> **Aim of the task**
Please return the lines of the listing exactly, starting with the line containing "hours a day and 7 days a week." and going on through the line containing "READ ARTICLE", both included. Leave the picture markers out of your answer.

(Page text data extracted)
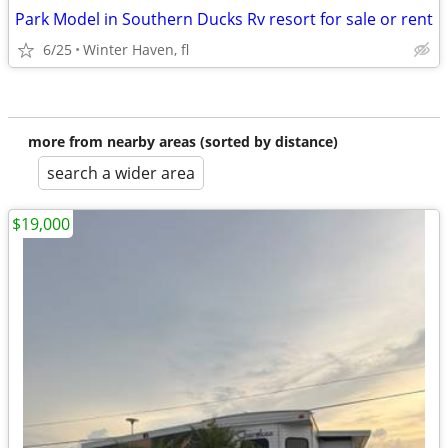
Park Model in Southern Ducks Rv resort for sale or rent
6/25
Winter Haven, fl
more from nearby areas (sorted by distance)
search a wider area
$19,000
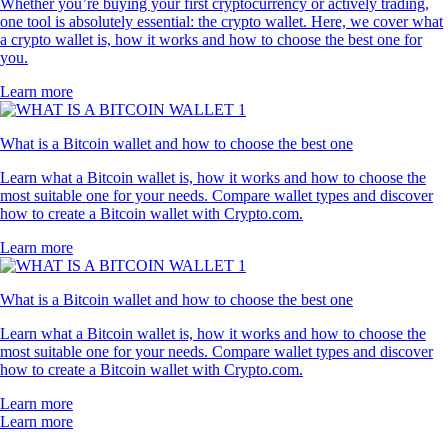
Whether you’re buying your first cryptocurrency or actively trading,
one tool is absolutely essential: the crypto wallet. Here, we cover what
a crypto wallet is, how it works and how to choose the best one for
you.
Learn more
What is a Bitcoin wallet and how to choose the best one
Learn what a Bitcoin wallet is, how it works and how to choose the
most suitable one for your needs. Compare wallet types and discover
how to create a Bitcoin wallet with Crypto.com.
Learn more
What is a Bitcoin wallet and how to choose the best one
Learn what a Bitcoin wallet is, how it works and how to choose the
most suitable one for your needs. Compare wallet types and discover
how to create a Bitcoin wallet with Crypto.com.
Learn more
Learn more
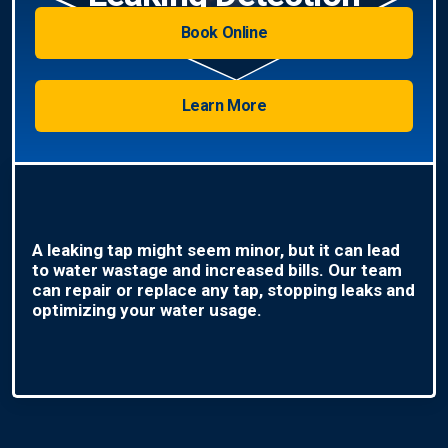
Book Online
Learn More
A leaking tap might seem minor, but it can lead
to water wastage and increased bills. Our team
can repair or replace any tap, stopping leaks and
optimizing your water usage.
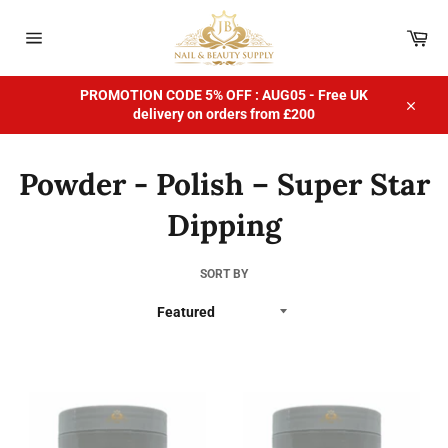
Skip
to
Car
content
Site
navigation
PROMOTION CODE 5% OFF : AUG05 - Free UK
delivery on orders from £200
Close
Powder - Polish – Super Star
Dipping
SORT BY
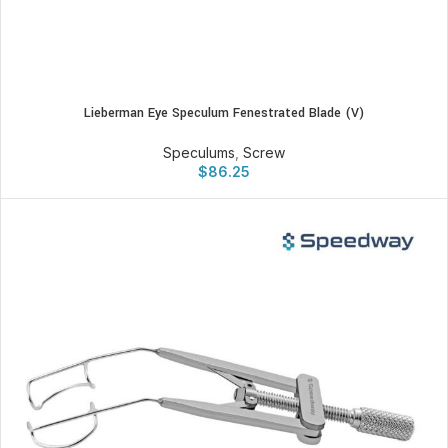
Lieberman Eye Speculum Fenestrated Blade (V)
Speculums
,
Screw
$
86.25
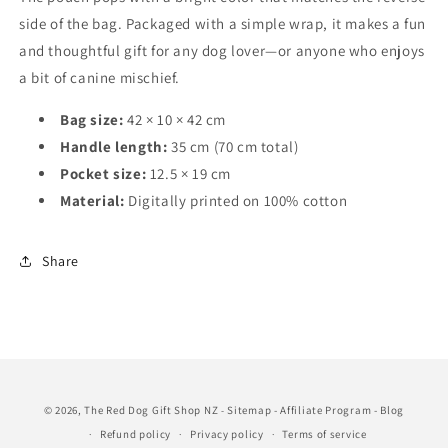
side of the bag. Packaged with a simple wrap, it makes a fun
and thoughtful gift for any dog lover—or anyone who enjoys
a bit of canine mischief.
Bag size:
42 × 10 × 42 cm
Handle length:
35 cm (70 cm total)
Pocket size:
12.5 × 19 cm
Material:
Digitally printed on 100% cotton
Share
© 2026,
The Red Dog Gift Shop NZ
Sitemap
-
Affiliate Program
-
Blog
-
Refund policy
Privacy policy
Terms of service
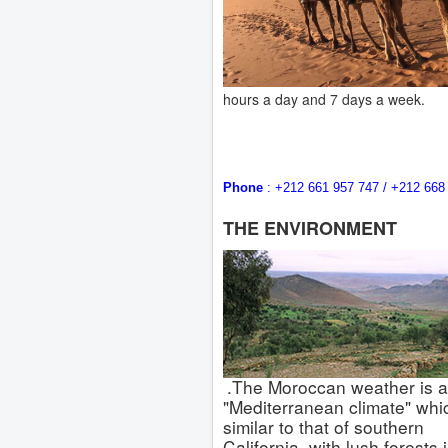
hours a day and 7 days a week.
Phone
: +212 661 957 747 / +212 
THE ENVIRONMENT
.The Moroccan weather is a
"Mediterranean climate" whic
similar to that of southern
California, with lush forests 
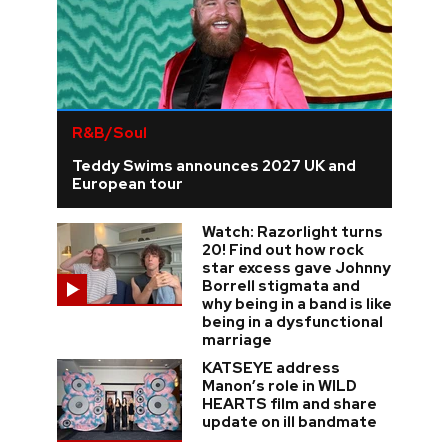
R&B/Soul
Teddy Swims announces 2027 UK and
European tour
Watch: Razorlight turns
20! Find out how rock
star excess gave Johnny
Borrell stigmata and
why being in a band is like
being in a dysfunctional
marriage
KATSEYE address
Manon’s role in WILD
HEARTS film and share
update on ill bandmate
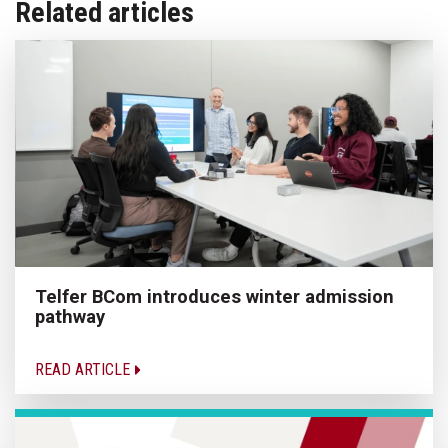
Related articles
Telfer BCom introduces winter admission
pathway
READ ARTICLE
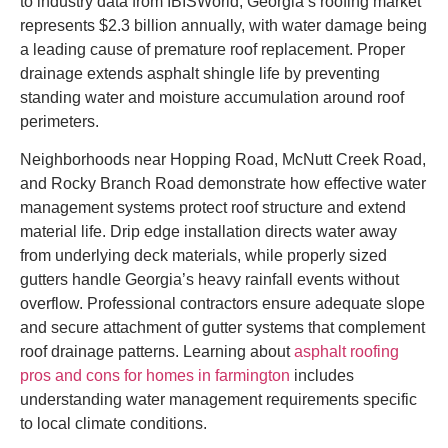
to industry data from IBISWorld, Georgia’s roofing market
represents $2.3 billion annually, with water damage being
a leading cause of premature roof replacement. Proper
drainage extends asphalt shingle life by preventing
standing water and moisture accumulation around roof
perimeters.
Neighborhoods near Hopping Road, McNutt Creek Road,
and Rocky Branch Road demonstrate how effective water
management systems protect roof structure and extend
material life. Drip edge installation directs water away
from underlying deck materials, while properly sized
gutters handle Georgia’s heavy rainfall events without
overflow. Professional contractors ensure adequate slope
and secure attachment of gutter systems that complement
roof drainage patterns. Learning about
asphalt roofing
pros and cons for homes in farmington
includes
understanding water management requirements specific
to local climate conditions.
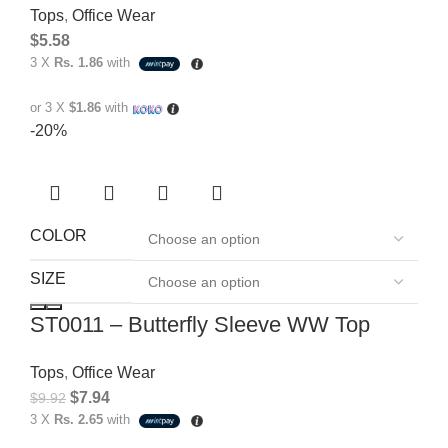
Tops
,
Office Wear
$
5.58
3 X
Rs. 1.86
with
or 3 X
$1.86
with
-20%
COLOR
SIZE
ST0011 – Butterfly Sleeve WW Top
Tops
,
Office Wear
$
7.94
$
9.92
3 X
Rs. 2.65
with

> **Response to this exercise**
hours a day and 7 days a week.
Phone
: +212 661 957 747 / +212 
THE ENVIRONMENT
.The Moroccan weather is a
"Mediterranean climate" whic
similar to that of southern
California, with lush forests 
R&B/Soul
Teddy Swims announces 2027 UK and
European tour
Watch: Razorlight turns
20! Find out how rock
star excess gave Johnny
Borrell stigmata and
why being in a band is like
being in a dysfunctional
marriage
KATSEYE address
Manon’s role in WILD
HEARTS film and share
update on ill bandmate
Related articles
Telfer BCom introduces winter admission
pathway
READ ARTICLE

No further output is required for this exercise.